Records shown:
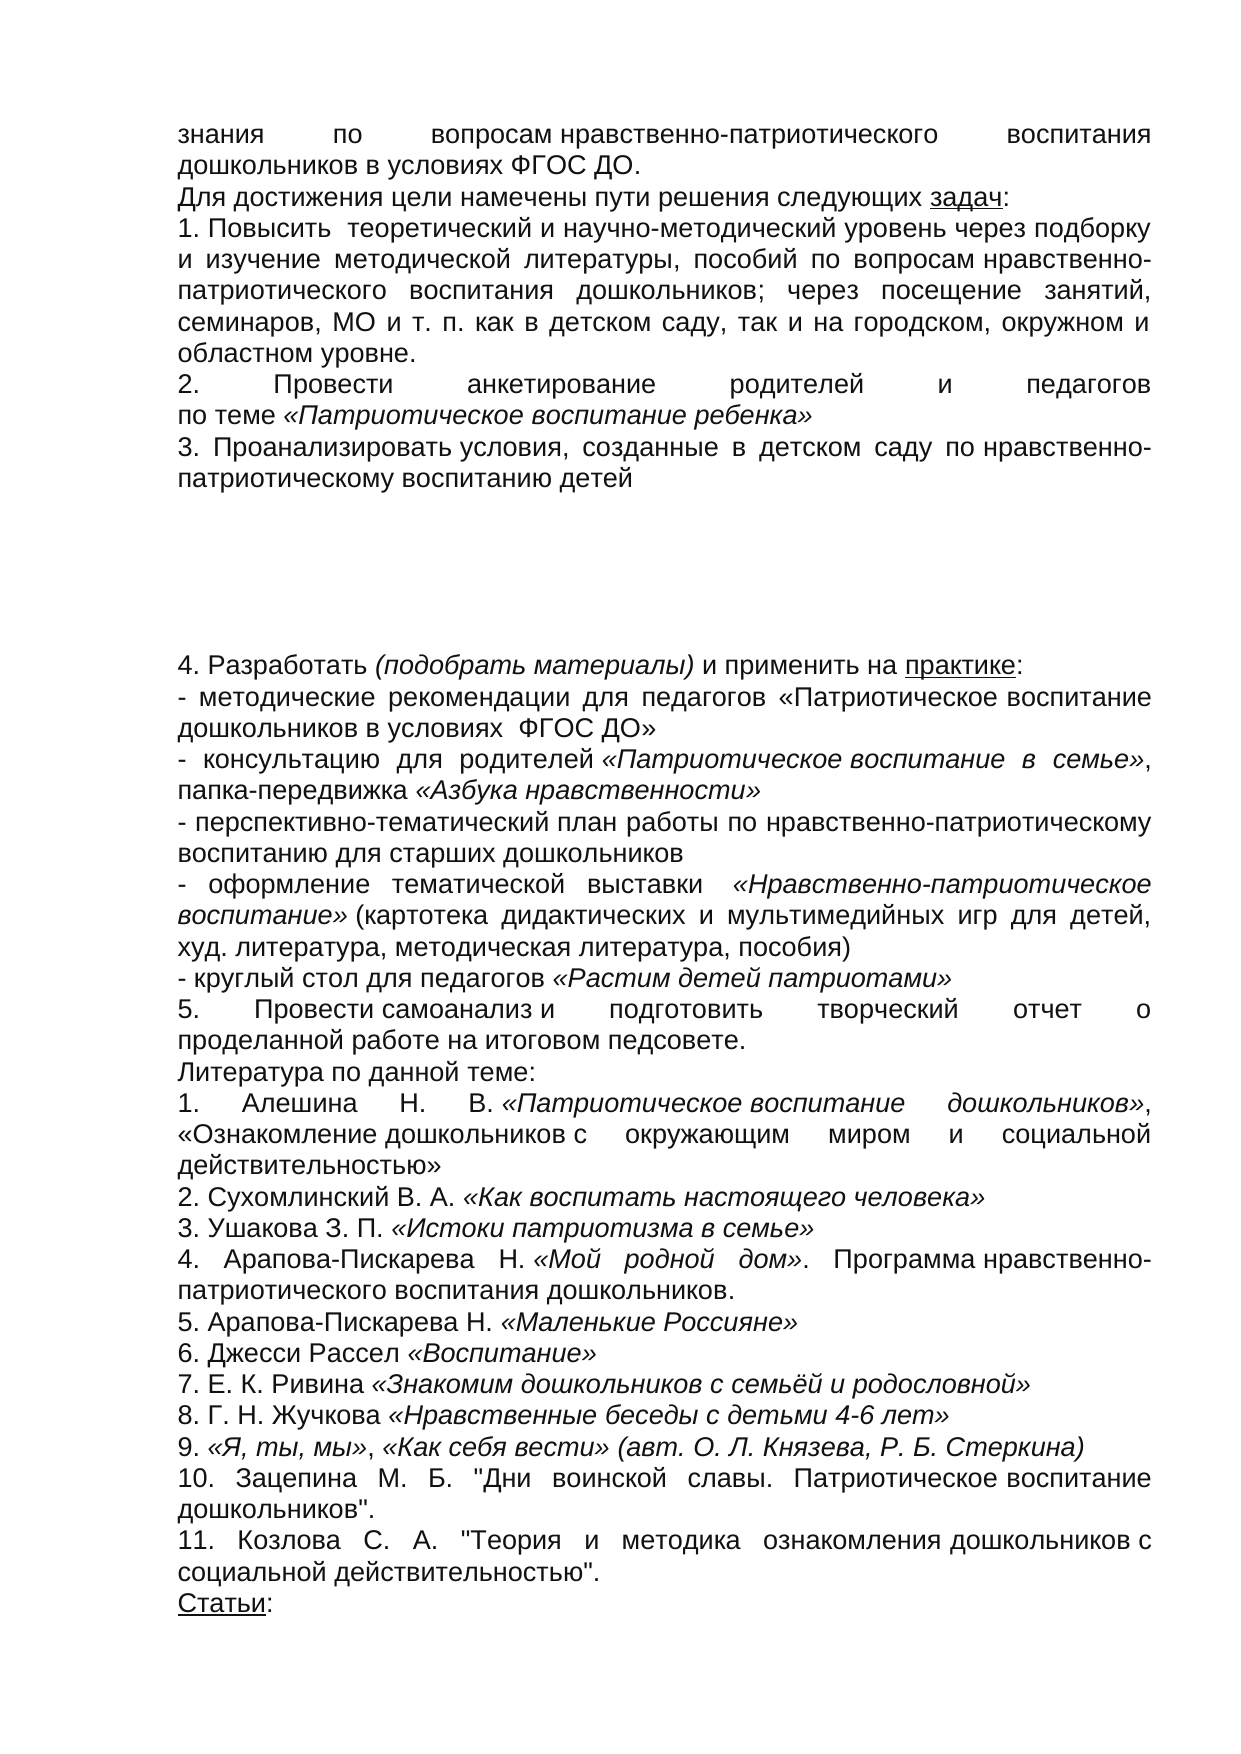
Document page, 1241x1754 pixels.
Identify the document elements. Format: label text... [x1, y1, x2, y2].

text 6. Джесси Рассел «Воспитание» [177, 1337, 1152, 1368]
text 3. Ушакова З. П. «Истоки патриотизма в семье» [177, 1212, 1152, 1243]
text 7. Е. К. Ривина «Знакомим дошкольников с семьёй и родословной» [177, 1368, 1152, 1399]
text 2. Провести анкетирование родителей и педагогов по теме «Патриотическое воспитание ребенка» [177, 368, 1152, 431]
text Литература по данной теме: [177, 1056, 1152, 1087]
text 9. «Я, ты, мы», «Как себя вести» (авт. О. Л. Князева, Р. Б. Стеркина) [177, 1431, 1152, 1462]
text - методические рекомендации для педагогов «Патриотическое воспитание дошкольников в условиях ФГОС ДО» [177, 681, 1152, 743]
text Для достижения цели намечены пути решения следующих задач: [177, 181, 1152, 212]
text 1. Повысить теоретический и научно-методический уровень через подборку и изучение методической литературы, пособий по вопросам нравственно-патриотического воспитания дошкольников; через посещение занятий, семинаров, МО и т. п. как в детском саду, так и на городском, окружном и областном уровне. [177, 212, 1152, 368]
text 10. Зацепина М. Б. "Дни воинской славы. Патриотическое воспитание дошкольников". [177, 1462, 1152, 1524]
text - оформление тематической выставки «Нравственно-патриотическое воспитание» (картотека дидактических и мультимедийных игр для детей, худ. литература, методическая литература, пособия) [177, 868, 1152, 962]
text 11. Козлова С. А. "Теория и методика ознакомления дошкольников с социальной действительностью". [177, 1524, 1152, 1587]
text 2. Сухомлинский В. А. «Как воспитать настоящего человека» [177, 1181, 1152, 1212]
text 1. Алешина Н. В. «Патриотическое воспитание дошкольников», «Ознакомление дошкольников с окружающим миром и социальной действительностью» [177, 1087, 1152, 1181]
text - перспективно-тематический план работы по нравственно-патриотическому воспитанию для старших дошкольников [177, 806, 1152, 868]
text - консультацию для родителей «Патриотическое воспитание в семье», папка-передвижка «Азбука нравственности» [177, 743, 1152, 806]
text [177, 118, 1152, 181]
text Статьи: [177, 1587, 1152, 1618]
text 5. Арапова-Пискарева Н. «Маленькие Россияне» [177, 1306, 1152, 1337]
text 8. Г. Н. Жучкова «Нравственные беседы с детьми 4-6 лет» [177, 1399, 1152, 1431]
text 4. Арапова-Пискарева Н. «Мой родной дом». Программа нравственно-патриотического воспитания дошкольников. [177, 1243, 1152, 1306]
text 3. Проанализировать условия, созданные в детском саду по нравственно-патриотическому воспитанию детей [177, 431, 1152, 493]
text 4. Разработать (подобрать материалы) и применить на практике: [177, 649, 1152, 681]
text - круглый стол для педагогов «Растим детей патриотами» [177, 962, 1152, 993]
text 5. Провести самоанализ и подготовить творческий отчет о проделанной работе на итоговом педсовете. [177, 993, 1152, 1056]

...

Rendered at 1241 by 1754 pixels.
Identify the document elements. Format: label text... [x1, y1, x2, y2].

Aim of the exercise:
From the records above, work out how many lines contain the string "pixels". Give only the number.

Finished task:
2